For watermark believers, Biden ballots in battleground states will be wiped away as fraudulent once DHS and the National Guard step in. After that, the theory goes, top Democrats will, as always, be arrested.

The conspiracy theory was further fueled by an InfoWars interview with Alex Jones associate Steve Pieczenik, who claimed that the watermarks were real. It was also aided by a widely circulated, but ultimately fraudulent screenshot of a supposed DHS press release that claimed to show the department admitting to the scheme and claiming nearly half of all Biden ballots in Michigan, for example, were fake.

“DHS announces election audit sting after contentious US election sparks confusion and outrage from election skeptics,” the headline on the bogus press release reads.

And yet, the watermark conspiracy has taken off. Twitter replies to top Republicans like Trump and his sons have filled up with diehard Trump believers asking for confirmation of the alleged sting.

“The watermark shall rule the libs and bring them down for good and jail for all,” one pro-Trump Twitter account tweeted at Trump on Friday night.
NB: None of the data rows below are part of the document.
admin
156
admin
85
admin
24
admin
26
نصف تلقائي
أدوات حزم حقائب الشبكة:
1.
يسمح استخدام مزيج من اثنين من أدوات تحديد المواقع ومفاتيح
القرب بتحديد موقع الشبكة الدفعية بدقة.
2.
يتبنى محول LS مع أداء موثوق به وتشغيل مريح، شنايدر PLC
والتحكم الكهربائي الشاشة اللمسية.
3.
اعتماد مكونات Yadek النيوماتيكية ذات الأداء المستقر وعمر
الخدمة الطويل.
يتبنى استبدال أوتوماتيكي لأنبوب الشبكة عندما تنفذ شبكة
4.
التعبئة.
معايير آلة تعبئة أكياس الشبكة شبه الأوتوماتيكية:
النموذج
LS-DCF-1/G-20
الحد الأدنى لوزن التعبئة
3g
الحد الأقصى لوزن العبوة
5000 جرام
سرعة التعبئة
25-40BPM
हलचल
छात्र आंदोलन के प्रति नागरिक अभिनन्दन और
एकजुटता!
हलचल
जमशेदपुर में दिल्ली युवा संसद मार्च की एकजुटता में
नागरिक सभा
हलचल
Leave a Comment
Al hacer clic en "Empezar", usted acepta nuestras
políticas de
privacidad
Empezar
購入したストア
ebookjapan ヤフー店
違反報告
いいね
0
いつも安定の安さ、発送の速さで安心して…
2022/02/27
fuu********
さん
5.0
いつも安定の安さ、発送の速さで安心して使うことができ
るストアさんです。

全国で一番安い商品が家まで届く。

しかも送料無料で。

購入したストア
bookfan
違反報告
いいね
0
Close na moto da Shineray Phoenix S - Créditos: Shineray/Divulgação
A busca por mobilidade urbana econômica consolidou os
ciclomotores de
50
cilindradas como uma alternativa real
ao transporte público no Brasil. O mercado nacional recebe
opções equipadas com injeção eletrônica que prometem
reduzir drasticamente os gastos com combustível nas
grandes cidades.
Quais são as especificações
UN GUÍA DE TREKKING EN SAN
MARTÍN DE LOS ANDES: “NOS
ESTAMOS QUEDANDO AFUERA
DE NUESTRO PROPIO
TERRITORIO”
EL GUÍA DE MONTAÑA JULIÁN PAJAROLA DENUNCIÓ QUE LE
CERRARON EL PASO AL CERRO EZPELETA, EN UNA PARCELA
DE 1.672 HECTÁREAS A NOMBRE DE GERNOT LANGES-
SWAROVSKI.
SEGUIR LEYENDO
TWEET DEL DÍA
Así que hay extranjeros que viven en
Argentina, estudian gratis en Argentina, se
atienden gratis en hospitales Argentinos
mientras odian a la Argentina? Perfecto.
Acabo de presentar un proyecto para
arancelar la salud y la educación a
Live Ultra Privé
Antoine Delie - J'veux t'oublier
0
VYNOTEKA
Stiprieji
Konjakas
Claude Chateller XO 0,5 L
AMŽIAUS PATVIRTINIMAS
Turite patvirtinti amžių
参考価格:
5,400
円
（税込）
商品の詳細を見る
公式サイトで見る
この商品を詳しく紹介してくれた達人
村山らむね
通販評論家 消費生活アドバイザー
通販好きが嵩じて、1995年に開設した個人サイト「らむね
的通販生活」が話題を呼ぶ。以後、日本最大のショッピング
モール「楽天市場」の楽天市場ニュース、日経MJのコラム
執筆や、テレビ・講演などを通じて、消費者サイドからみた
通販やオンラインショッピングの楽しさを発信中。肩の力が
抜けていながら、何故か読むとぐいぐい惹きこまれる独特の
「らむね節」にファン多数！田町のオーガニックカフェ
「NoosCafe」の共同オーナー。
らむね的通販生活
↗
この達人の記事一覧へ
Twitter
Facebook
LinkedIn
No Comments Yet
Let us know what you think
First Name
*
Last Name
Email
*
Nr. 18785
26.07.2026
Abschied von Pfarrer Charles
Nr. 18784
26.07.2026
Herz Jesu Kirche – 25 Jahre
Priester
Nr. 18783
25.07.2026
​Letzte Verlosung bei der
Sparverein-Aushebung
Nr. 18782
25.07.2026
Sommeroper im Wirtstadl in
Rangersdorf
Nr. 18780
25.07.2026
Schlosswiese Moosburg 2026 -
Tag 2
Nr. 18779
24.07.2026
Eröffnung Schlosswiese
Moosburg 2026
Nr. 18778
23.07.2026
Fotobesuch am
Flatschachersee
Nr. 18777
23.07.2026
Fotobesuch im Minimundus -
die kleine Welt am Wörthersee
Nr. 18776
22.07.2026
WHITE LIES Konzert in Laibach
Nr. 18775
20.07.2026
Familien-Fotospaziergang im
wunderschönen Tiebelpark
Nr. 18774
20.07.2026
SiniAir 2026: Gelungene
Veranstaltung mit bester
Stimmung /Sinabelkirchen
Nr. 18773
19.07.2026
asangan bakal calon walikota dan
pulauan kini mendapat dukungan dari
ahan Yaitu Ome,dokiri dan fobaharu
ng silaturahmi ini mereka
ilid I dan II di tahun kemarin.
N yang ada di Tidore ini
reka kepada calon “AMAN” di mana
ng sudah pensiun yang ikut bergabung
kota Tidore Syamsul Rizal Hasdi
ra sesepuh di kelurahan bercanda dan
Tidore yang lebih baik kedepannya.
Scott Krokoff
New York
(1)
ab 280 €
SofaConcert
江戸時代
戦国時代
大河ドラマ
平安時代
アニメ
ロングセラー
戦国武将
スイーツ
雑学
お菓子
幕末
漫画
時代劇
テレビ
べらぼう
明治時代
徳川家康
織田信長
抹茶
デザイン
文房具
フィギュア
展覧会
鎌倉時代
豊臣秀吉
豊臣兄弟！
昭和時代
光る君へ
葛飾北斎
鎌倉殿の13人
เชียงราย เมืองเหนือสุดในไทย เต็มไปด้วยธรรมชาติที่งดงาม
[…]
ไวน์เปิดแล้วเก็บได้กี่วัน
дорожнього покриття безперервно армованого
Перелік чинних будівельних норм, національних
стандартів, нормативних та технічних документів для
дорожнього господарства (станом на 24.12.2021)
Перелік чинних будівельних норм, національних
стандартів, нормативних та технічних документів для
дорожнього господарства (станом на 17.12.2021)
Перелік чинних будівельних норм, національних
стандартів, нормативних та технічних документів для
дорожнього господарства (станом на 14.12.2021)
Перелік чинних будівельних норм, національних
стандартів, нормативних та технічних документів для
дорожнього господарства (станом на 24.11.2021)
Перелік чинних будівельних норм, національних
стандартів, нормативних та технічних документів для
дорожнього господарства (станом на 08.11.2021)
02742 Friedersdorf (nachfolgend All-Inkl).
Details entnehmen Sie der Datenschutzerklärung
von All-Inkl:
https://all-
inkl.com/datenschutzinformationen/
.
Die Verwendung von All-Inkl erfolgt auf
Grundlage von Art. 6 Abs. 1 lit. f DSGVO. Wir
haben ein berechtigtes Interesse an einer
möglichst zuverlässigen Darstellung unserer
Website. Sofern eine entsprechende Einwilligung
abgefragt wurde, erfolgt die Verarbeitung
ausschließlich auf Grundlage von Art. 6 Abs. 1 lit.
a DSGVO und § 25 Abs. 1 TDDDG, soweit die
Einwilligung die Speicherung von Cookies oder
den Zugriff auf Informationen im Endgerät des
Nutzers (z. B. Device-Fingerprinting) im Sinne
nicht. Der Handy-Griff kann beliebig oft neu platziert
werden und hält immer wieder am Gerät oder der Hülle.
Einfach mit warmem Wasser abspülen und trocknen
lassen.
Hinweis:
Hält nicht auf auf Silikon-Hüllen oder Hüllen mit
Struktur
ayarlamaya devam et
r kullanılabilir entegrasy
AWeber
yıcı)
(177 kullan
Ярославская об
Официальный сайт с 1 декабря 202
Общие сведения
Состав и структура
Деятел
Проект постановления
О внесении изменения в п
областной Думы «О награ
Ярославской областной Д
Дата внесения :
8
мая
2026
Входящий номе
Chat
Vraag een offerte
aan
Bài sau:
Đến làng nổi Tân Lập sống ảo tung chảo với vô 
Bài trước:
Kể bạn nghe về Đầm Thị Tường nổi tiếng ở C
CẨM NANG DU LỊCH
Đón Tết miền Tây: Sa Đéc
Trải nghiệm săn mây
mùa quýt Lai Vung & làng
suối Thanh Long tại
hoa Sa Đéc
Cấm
The watermark conspiracy theory has busted out of QAnon’s confines. Newsmax White House correspondent Emerald Robinson nodded at the theory on Friday, tweeting that “lots of my followers have been asking me to check into a story that DHS put a watermark on election ballots to verify them.”

It also regularly appears among talk radio show callers, baffling even hard-right hosts. Glenn Beck was forced to address the watermark hoax on his show on Friday, pointing out that one of its tenets—that one paper company supplies all the paper ballots in the country—obviously isn’t true.

“I want to believe the watermark thing,” Beck said. “That doesn’t even make sense logically, it doesn’t work. And before you spread things, you should think that one through.”